[Try it]
Every entry must be transcribed without alteration.

[Recorded data]
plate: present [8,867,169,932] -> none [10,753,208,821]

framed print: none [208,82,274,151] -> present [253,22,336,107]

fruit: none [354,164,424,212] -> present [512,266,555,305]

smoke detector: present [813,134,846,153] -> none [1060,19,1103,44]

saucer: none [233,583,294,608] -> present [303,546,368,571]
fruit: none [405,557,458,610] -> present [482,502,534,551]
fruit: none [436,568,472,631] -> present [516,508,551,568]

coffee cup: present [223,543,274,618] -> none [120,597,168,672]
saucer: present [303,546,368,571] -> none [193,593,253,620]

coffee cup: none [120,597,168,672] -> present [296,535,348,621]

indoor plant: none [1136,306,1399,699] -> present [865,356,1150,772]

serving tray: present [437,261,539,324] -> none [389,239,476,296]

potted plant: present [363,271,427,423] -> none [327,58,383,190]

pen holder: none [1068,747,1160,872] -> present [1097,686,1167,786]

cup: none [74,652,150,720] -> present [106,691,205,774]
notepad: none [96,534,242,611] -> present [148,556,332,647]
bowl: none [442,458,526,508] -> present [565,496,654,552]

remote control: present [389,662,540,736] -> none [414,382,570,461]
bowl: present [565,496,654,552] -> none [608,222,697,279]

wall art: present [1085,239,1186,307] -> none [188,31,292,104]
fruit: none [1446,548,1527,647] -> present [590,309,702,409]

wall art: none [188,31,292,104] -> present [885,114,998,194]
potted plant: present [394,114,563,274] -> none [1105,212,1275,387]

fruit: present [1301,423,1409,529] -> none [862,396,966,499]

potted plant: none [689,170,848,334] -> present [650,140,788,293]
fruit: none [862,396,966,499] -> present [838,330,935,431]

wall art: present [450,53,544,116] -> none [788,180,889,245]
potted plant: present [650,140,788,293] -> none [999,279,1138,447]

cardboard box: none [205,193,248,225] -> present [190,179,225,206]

[Solved problem]
plate: present [8,867,169,932] -> none [10,753,208,821]

framed print: none [208,82,274,151] -> present [253,22,336,107]

fruit: none [354,164,424,212] -> present [512,266,555,305]

smoke detector: present [813,134,846,153] -> none [1060,19,1103,44]

saucer: none [233,583,294,608] -> present [303,546,368,571]
fruit: none [405,557,458,610] -> present [482,502,534,551]
fruit: none [436,568,472,631] -> present [516,508,551,568]

coffee cup: present [223,543,274,618] -> none [120,597,168,672]
saucer: present [303,546,368,571] -> none [193,593,253,620]

coffee cup: none [120,597,168,672] -> present [296,535,348,621]

indoor plant: none [1136,306,1399,699] -> present [865,356,1150,772]

serving tray: present [437,261,539,324] -> none [389,239,476,296]

potted plant: present [363,271,427,423] -> none [327,58,383,190]

pen holder: none [1068,747,1160,872] -> present [1097,686,1167,786]

cup: none [74,652,150,720] -> present [106,691,205,774]
notepad: none [96,534,242,611] -> present [148,556,332,647]
bowl: none [442,458,526,508] -> present [565,496,654,552]

remote control: present [389,662,540,736] -> none [414,382,570,461]
bowl: present [565,496,654,552] -> none [608,222,697,279]

wall art: present [1085,239,1186,307] -> none [188,31,292,104]
fruit: none [1446,548,1527,647] -> present [590,309,702,409]

wall art: none [188,31,292,104] -> present [885,114,998,194]
potted plant: present [394,114,563,274] -> none [1105,212,1275,387]

fruit: present [1301,423,1409,529] -> none [862,396,966,499]

potted plant: none [689,170,848,334] -> present [650,140,788,293]
fruit: none [862,396,966,499] -> present [838,330,935,431]

wall art: present [450,53,544,116] -> none [788,180,889,245]
potted plant: present [650,140,788,293] -> none [999,279,1138,447]

cardboard box: none [205,193,248,225] -> present [190,179,225,206]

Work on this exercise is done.